There came a point where Roger Sanders decided that he’d talked enough about social justice and the importance of doing the right thing. He sensed that his words needed more action, which is how he ended up in war-torn Iraq in June 2005 on a 12-day mission, as he describes it, “a below-the-radar peace network.
“I wanted to make real what I said I believe,” explains Sanders, a 57-year-old lay pastor in the Presbyterian church. A senior partner at Sanders, O’Hanlon & Motley in Sherman, Sanders specializes in business litigation.
An active crusader for social justice among the impoverished in his own community, Sanders traveled to Iraq as part of a Christian Peacemaker Team, a nonprofit organization that works to reduce violence and protect human rights in conflict zones. His group of six Americans (the other five were women) flew to Jordan for two days of training before spending 10 days in and around Baghdad working primarily with local Muslims to build a coalition of small groups that could continue to work on common objectives once the Americans returned home.
“It wasn’t evangelical in any way,” Sanders says. “It grew out of the desire to do more than write letters to soldiers. We talked about common aspirations and common hopes. We asked the locals for help in creating a Muslim peacemaker team.”
Sanders says the trip was a way to “call my own bluffs.

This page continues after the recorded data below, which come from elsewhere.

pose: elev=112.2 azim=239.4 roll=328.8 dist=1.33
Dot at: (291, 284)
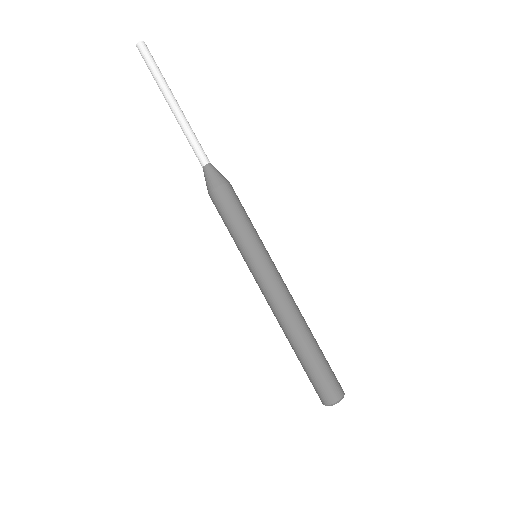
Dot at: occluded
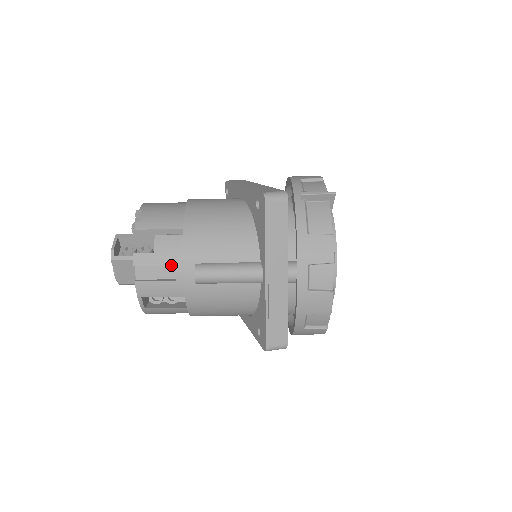
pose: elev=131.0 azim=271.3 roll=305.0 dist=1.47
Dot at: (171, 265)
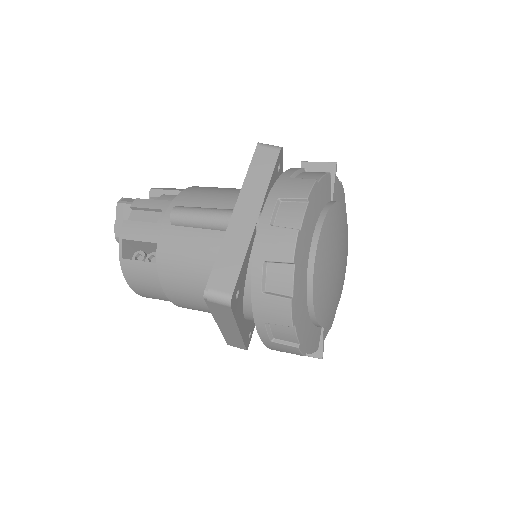
Dot at: (160, 209)
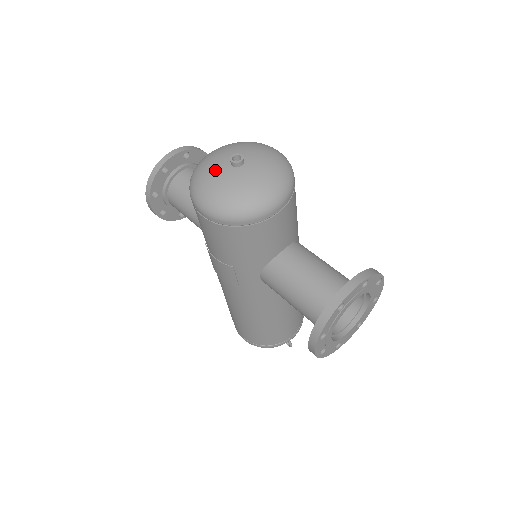
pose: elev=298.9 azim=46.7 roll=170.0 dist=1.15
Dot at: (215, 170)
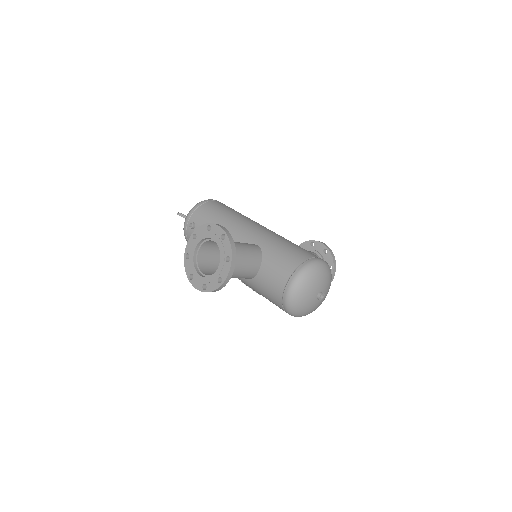
Dot at: (310, 306)
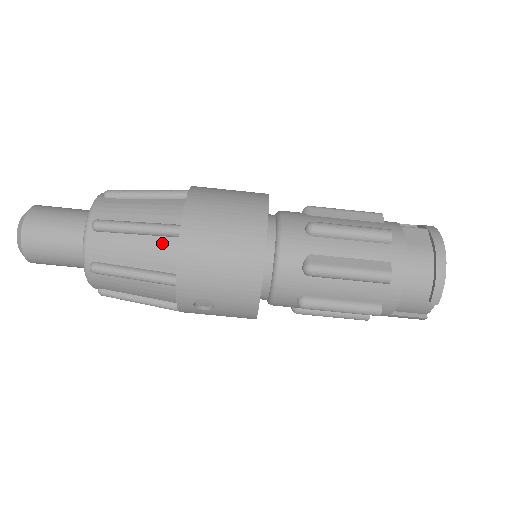
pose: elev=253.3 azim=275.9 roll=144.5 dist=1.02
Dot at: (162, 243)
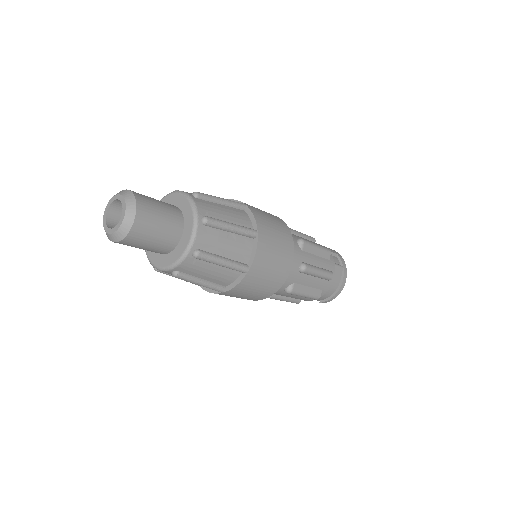
Dot at: (231, 273)
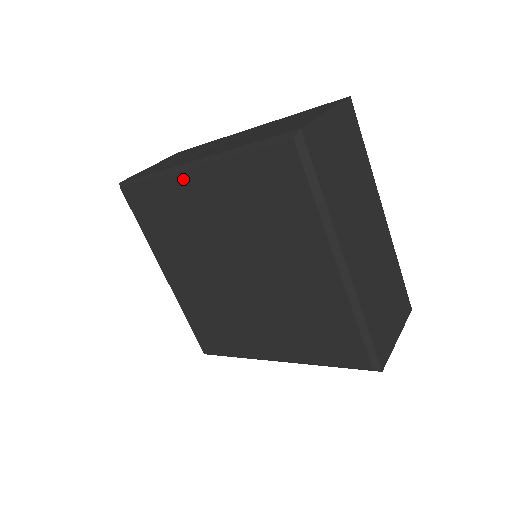
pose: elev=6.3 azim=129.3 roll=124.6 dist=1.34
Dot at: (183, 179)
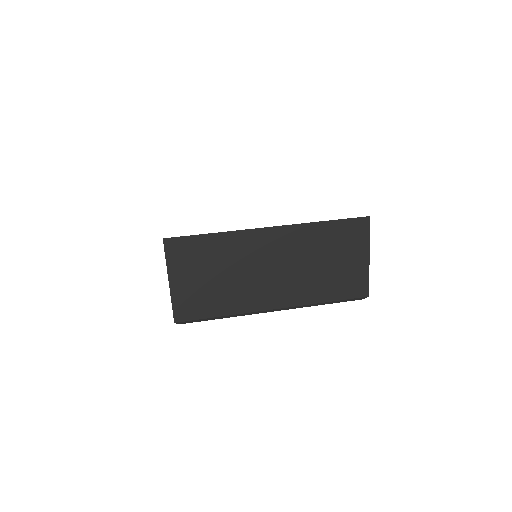
Dot at: occluded
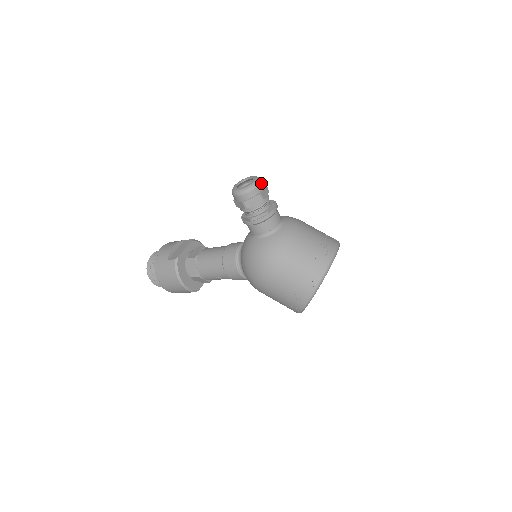
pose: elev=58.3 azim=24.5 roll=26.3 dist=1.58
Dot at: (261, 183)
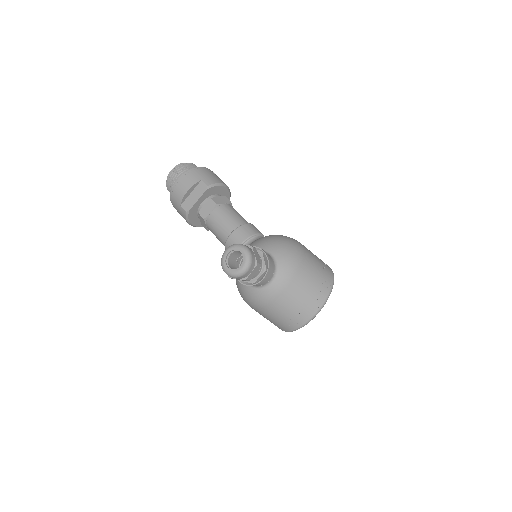
Dot at: (249, 269)
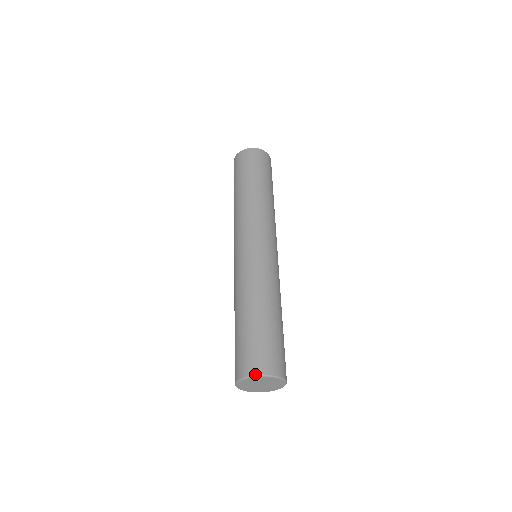
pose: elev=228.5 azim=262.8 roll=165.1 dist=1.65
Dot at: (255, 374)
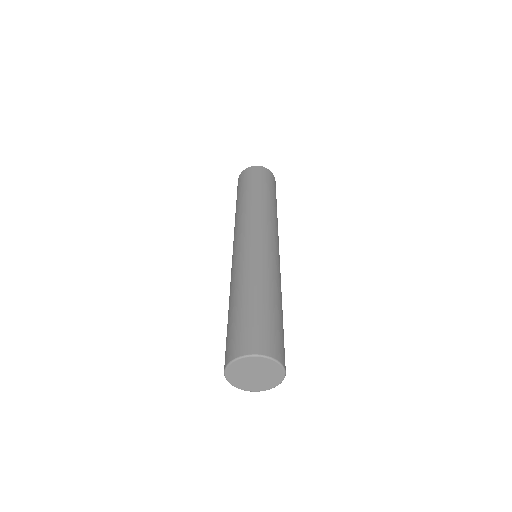
Dot at: (259, 353)
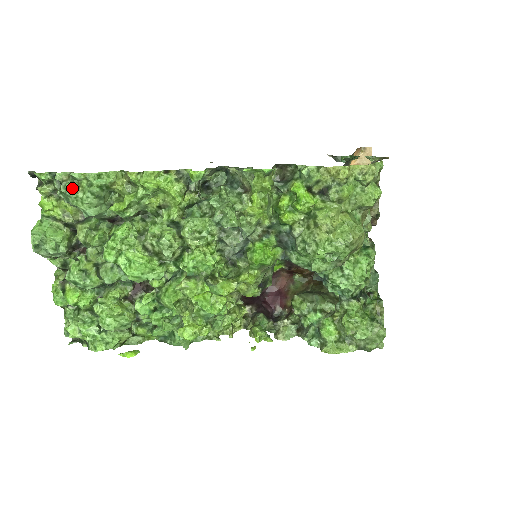
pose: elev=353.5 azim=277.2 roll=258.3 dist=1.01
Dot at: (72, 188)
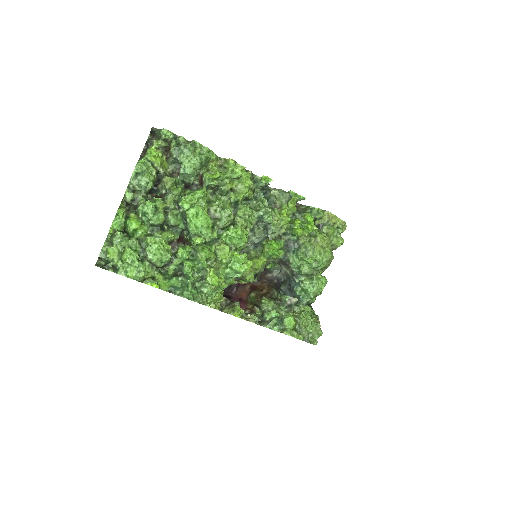
Dot at: (192, 149)
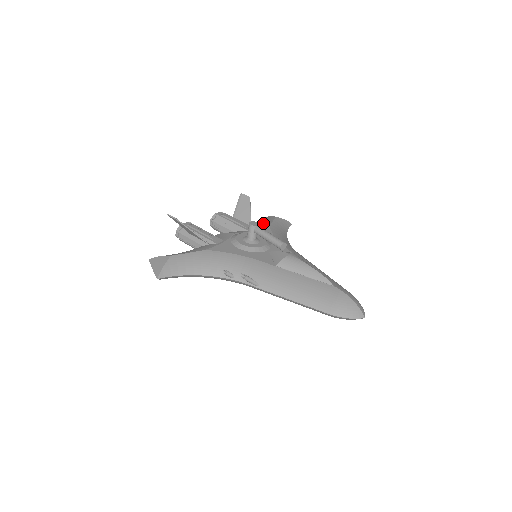
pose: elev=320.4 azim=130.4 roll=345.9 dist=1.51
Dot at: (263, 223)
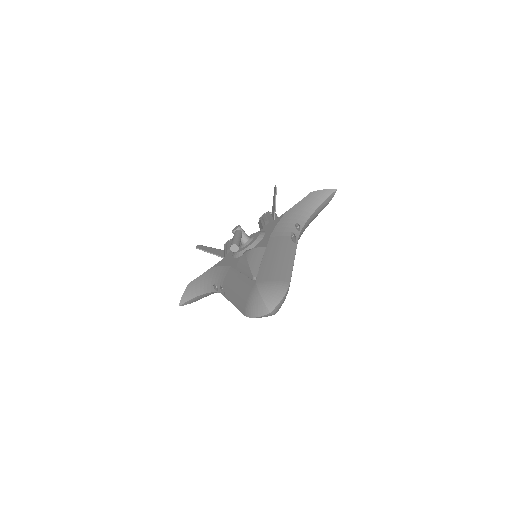
Dot at: occluded
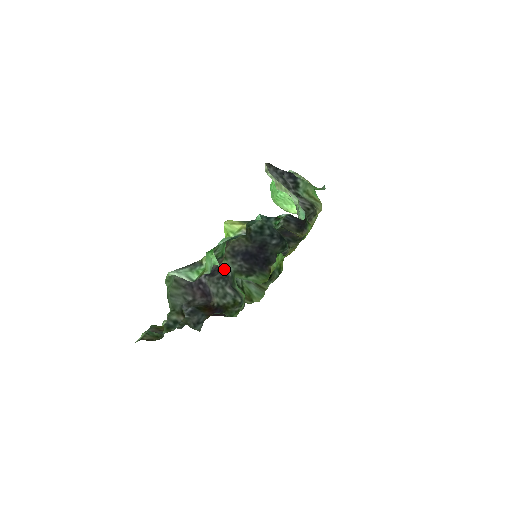
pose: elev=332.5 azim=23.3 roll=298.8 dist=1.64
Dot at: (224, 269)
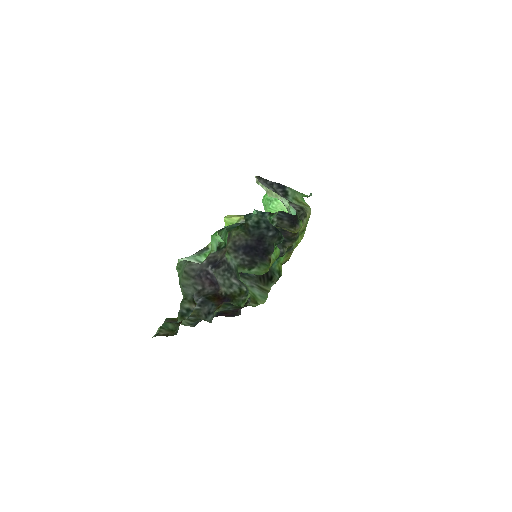
Dot at: (228, 262)
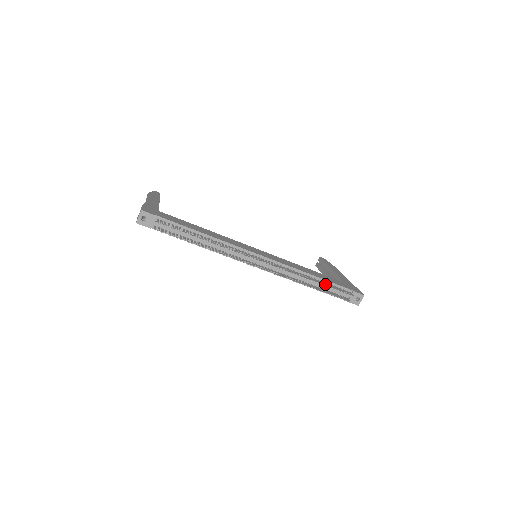
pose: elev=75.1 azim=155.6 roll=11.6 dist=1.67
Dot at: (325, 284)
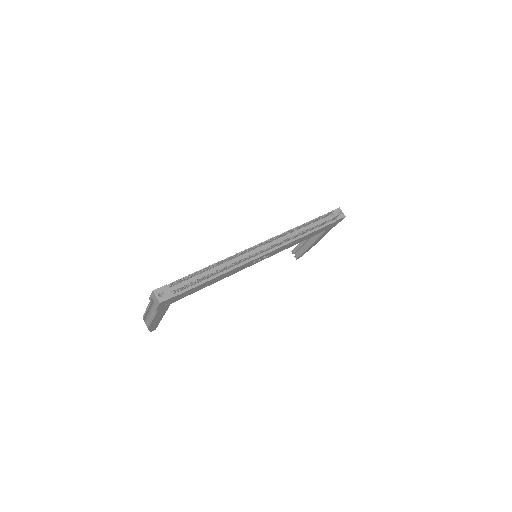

“I had a clear vision that I didn’t want to say what I am not willing to back up with action.” A widower and father of two grown daughters, Sanders says CPT staff instructed him to make amends with loved ones before he left because his return was not guaranteed. “I did not lightly do it, nor did they lightly leave me,” he says of his daughters.
He says his experience has provided a clearer vision of the great strides individuals can make in working toward world peace “one drop of water at a time.”